WORK REQUEST | Write out the stretch of lines below that begins at the line with "2: (26, 293, 7.44)" and ends at the line with "32: (463, 97, 2.10)", including both, exactly as given and nothing more.

----- EXERCISE INPUT

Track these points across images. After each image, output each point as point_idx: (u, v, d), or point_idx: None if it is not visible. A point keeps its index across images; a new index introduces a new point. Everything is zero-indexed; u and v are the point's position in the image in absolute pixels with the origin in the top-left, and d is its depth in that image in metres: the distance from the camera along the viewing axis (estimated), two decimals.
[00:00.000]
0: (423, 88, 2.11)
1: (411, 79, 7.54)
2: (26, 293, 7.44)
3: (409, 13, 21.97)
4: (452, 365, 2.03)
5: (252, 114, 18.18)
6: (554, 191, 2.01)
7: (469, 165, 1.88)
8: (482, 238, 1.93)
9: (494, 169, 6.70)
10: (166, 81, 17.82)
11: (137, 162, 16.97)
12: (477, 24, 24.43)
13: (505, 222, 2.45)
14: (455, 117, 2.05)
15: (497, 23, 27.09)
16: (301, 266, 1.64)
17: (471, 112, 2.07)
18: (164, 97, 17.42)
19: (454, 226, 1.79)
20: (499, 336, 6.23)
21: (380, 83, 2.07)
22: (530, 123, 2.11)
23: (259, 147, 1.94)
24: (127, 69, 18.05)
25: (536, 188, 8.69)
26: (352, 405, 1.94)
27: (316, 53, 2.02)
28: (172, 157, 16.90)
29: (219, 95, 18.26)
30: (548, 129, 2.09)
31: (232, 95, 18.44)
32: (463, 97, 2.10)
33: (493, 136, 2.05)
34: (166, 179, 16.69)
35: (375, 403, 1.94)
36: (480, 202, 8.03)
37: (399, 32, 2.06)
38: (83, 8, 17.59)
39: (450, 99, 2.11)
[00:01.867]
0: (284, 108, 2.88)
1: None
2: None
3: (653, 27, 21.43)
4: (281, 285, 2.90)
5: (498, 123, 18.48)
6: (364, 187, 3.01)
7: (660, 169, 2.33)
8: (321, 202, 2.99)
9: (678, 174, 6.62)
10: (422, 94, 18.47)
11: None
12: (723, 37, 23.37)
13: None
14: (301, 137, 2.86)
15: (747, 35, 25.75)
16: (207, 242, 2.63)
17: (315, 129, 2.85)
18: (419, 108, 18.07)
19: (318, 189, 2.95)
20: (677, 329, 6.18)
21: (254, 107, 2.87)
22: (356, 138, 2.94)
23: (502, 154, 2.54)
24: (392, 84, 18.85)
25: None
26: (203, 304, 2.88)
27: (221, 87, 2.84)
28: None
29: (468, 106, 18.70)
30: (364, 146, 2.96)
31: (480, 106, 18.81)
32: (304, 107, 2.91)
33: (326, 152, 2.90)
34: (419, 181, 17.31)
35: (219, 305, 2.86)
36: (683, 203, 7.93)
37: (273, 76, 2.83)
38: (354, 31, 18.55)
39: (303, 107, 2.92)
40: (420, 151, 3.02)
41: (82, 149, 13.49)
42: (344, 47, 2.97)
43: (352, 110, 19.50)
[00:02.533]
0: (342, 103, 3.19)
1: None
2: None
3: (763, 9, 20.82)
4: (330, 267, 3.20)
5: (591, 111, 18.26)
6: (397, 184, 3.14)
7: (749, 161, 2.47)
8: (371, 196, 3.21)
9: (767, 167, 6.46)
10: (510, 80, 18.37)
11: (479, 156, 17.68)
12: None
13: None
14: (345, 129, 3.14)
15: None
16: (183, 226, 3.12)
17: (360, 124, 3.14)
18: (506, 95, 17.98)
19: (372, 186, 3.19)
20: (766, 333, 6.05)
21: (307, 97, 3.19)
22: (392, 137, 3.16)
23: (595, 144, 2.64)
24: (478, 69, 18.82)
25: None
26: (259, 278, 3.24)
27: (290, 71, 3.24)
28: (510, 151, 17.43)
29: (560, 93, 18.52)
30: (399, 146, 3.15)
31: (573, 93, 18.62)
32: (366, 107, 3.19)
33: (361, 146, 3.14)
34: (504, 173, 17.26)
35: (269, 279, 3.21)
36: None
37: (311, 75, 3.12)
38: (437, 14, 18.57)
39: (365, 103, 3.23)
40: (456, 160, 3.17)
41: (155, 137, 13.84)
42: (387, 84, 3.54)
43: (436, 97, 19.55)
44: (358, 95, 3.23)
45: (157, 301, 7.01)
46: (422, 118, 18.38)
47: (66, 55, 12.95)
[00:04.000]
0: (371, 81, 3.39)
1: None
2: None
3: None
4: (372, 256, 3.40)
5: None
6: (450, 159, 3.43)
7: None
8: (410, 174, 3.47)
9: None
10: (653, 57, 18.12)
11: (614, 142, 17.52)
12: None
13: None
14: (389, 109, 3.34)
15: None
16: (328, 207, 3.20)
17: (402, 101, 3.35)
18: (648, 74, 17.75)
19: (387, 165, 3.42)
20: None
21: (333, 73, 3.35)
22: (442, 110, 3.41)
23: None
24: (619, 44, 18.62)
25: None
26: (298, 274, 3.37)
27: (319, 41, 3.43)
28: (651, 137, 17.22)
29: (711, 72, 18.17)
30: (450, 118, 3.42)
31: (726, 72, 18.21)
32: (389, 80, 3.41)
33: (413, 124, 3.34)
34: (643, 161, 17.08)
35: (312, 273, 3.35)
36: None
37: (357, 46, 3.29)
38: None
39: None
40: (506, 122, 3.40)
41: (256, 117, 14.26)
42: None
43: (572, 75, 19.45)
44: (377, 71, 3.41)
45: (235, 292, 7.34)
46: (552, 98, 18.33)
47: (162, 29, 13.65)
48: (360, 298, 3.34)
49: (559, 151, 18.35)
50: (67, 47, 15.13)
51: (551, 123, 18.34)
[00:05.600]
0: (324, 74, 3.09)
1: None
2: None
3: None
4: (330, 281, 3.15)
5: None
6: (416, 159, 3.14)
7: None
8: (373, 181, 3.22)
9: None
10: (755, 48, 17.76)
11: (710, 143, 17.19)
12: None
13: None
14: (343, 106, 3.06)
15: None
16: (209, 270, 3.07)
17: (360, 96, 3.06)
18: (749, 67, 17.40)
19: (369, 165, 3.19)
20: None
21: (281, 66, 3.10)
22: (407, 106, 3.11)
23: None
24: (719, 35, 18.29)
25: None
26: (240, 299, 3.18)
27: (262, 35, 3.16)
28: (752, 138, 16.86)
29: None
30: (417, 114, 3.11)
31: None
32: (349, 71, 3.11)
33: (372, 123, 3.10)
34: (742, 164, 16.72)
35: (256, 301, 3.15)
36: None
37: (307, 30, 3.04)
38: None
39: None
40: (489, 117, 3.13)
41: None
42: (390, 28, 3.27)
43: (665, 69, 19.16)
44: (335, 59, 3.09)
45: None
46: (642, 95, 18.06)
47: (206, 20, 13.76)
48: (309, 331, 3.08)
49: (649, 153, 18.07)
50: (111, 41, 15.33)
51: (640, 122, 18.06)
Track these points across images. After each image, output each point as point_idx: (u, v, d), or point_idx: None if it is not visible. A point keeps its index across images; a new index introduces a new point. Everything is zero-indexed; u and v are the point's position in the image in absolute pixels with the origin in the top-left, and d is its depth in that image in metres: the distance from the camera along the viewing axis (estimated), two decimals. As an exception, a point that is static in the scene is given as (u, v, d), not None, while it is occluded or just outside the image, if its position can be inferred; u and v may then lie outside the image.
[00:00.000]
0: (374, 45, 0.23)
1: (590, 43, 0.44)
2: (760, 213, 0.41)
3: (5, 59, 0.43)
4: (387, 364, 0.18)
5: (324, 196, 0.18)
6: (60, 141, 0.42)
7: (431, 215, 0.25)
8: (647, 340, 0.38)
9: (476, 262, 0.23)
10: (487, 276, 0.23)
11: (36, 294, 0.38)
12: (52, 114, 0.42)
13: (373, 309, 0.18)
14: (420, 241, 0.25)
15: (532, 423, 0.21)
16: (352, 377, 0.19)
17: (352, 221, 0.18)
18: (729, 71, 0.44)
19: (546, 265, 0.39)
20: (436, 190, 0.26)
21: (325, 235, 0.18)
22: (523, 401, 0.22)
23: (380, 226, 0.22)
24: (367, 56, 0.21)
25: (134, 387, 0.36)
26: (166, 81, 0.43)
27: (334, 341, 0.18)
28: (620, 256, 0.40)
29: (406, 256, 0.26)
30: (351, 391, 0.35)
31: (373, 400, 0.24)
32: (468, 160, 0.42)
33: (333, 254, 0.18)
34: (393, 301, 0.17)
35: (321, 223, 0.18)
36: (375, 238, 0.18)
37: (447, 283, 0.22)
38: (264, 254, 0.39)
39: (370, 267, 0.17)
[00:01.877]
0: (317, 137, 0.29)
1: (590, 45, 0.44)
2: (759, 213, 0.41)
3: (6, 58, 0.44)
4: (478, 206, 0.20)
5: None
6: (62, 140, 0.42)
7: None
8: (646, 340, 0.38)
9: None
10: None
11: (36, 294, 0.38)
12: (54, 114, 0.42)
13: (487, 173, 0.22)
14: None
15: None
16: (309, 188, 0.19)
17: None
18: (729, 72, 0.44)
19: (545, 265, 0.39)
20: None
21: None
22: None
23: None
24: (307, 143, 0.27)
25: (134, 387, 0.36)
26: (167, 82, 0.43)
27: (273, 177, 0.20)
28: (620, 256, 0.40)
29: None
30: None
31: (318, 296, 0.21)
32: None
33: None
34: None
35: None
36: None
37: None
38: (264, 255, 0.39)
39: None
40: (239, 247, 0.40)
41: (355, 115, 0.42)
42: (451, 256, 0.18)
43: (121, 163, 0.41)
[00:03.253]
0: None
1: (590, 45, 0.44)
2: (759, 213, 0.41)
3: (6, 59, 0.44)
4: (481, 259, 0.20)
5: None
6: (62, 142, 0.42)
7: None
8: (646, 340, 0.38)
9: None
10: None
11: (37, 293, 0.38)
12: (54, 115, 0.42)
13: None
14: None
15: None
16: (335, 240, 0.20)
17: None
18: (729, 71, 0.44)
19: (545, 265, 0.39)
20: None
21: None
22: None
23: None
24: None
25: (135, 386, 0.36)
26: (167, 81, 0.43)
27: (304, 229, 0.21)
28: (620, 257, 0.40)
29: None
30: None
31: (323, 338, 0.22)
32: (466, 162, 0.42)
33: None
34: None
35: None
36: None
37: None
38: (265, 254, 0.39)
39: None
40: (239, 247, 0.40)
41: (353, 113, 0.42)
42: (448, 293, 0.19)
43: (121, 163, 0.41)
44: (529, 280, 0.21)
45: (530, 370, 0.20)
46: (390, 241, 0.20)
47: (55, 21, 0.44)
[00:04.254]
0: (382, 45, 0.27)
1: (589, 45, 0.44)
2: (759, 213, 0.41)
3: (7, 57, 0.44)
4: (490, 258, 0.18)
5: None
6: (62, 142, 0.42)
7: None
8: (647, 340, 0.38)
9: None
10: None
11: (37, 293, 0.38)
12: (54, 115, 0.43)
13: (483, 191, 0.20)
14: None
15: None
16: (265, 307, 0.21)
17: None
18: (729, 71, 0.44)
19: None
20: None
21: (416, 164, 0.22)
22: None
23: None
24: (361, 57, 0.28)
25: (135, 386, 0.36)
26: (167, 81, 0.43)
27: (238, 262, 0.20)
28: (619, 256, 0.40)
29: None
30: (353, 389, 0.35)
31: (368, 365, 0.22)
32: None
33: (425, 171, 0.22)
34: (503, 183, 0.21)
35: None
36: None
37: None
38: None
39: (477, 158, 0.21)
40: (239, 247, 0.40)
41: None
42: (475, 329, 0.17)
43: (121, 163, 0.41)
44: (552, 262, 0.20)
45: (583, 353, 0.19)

----------

WRITTEN SOLUTION |
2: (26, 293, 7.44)
3: (409, 13, 21.97)
4: (452, 365, 2.03)
5: (252, 114, 18.18)
6: (554, 191, 2.01)
7: (469, 165, 1.88)
8: (482, 238, 1.93)
9: (494, 169, 6.70)
10: (166, 81, 17.82)
11: (137, 162, 16.97)
12: (477, 24, 24.43)
13: (505, 222, 2.45)
14: (455, 117, 2.05)
15: (497, 23, 27.09)
16: (301, 266, 1.64)
17: (471, 112, 2.07)
18: (164, 97, 17.42)
19: (454, 226, 1.79)
20: (499, 336, 6.23)
21: (380, 83, 2.07)
22: (530, 123, 2.11)
23: (259, 147, 1.94)
24: (127, 69, 18.05)
25: (536, 188, 8.69)
26: (352, 405, 1.94)
27: (316, 53, 2.02)
28: (172, 157, 16.90)
29: (219, 95, 18.26)
30: (548, 129, 2.09)
31: (232, 95, 18.44)
32: (463, 97, 2.10)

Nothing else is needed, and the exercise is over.